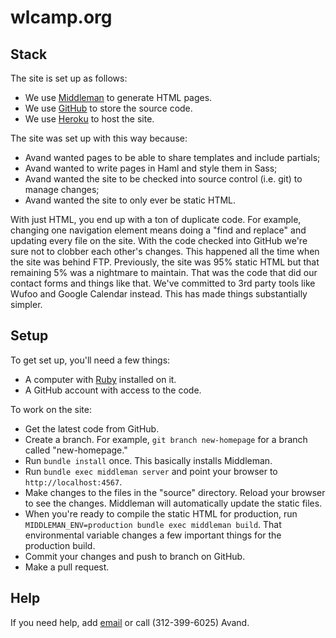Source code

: # wlcamp.org

## Stack

The site is set up as follows:

* We use [Middleman][middleman] to generate HTML pages.
* We use [GitHub][github] to store the source code.
* We use [Heroku][heroku] to host the site.

The site was set up with this way because:

* Avand wanted pages to be able to share templates and include partials;
* Avand wanted to write pages in Haml and style them in Sass;
* Avand wanted the site to be checked into source control (i.e. git)
  to manage changes;
* Avand wanted the site to only ever be static HTML.

With just HTML, you end up with a ton of duplicate code. For example,
changing one navigation element means doing a "find and replace" and
updating every file on the site. With the code checked into GitHub
we're sure not to clobber each other's changes. This happened all
the time when the site was behind FTP. Previously, the site was 95%
static HTML but that remaining 5% was a nightmare to maintain. That
was the code that did our contact forms and things like that. We've
committed to 3rd party tools like Wufoo and Google Calendar instead.
This has made things substantially simpler.

## Setup

To get set up, you'll need a few things:

* A computer with [Ruby][ruby] installed on it.
* A GitHub account with access to the code.

To work on the site:

* Get the latest code from GitHub.
* Create a branch. For example, `git branch new-homepage` for a
  branch called "new-homepage."
* Run `bundle install` once. This basically installs Middleman.
* Run `bundle exec middleman server` and point your browser to
  `http://localhost:4567`.
* Make changes to the files in the "source" directory. Reload your
  browser to see the changes. Middleman will automatically update
  the static files.
* When you're ready to compile the static HTML for production, run
  `MIDDLEMAN_ENV=production bundle exec middleman build`. That
  environmental variable changes a few important things for the
  production build.
* Commit your changes and push to branch on GitHub.
* Make a pull request.

## Help

If you need help, add [email][avand] or call (312-399-6025) Avand.

[middleman]: http://middlemanapp.com/
[github]: http://github.com/
[heroku]: http://heroku.com/
[avand]: avand@avandamiri.com
[ruby]: http://www.ruby-lang.org/en/

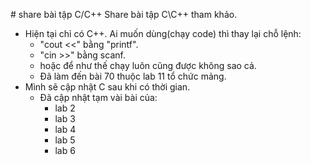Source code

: ﻿﻿# share bài tập C/C++
Share bài tập C\C++ tham khảo. 

- Hiện tại chỉ có C++. Ai muốn dùng(chạy code) thì thay lại chỗ lệnh:
  - "cout <<" bằng "printf". 
  - "cin >>" bằng scanf. 
  - hoặc để như thế chạy luôn cũng được không sao cả.
  - Đã làm đến bài 70 thuộc lab 11 tổ chức mảng.
- Mình sẽ cập nhật C sau khi có thời gian.
  - Đã cập nhật tạm vài bài của: 
    - lab 2
    - lab 3
    - lab 4
    - lab 5
    - lab 6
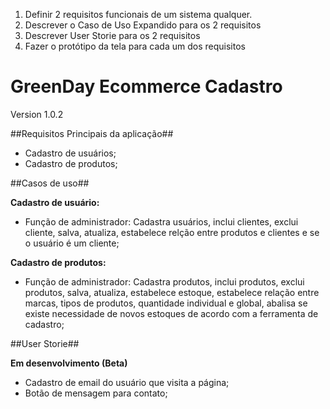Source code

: 1) Definir 2 requisitos funcionais de um sistema qualquer.
2) Descrever o Caso de Uso Expandido para os 2 requisitos
3) Descrever User Storie para os 2 requisitos
4) Fazer o protótipo da tela para cada um dos requisitos



# GreenDay Ecommerce Cadastro

Version 1.0.2

##Requisitos Principais da aplicação##

- Cadastro de usuários;
- Cadastro de produtos;

##Casos de uso##

**Cadastro de usuário:**

- Função de administrador: Cadastra usuários, inclui clientes, exclui cliente, salva, atualiza, estabelece relção entre produtos e clientes e se o usuário é um cliente;

**Cadastro de produtos:**

- Função de administrador: Cadastra produtos, inclui produtos, exclui produtos, salva, atualiza, estabelece estoque, estabelece relação entre marcas, tipos de produtos, quantidade individual e global, abalisa se existe necessidade de novos estoques de acordo com a ferramenta de cadastro; 

##User Storie##


**Em desenvolvimento (Beta)**

- Cadastro de email do usuário que visita a página;
- Botão de mensagem para contato;
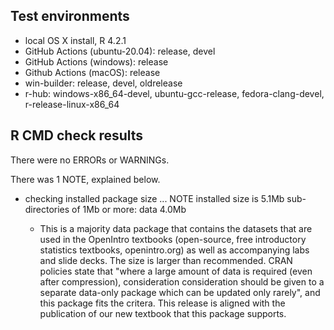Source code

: ## Test environments

* local OS X install, R 4.2.1
* GitHub Actions (ubuntu-20.04): release, devel
* GitHub Actions (windows): release
* Github Actions (macOS): release
* win-builder: release, devel, oldrelease
* r-hub: windows-x86_64-devel, ubuntu-gcc-release, fedora-clang-devel, r-release-linux-x86_64

## R CMD check results

There were no ERRORs or WARNINGs.

There was 1 NOTE, explained below.

* checking installed package size ... NOTE
    installed size is  5.1Mb
    sub-directories of 1Mb or more:
      data   4.0Mb
      
  * This is a majority data package that contains the datasets that are used in the OpenIntro textbooks (open-source, free introductory statistics textbooks, openintro.org) as well as accompanying labs and slide decks. The size is larger than recommended. CRAN policies state that "where a large amount of data is required (even after compression), consideration consideration should be given to a separate data-only package which can be updated only rarely", and this package fits the critera. This release is aligned with the publication of our new textbook that this package supports.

= = = = =

| PROBLEM REQUIREMENTS |
Find the word "ruby" in the entries, and copy every line it shows up in.

| TASK ANSWER |
* A computer with [Ruby][ruby] installed on it.
[ruby]: http://www.ruby-lang.org/en/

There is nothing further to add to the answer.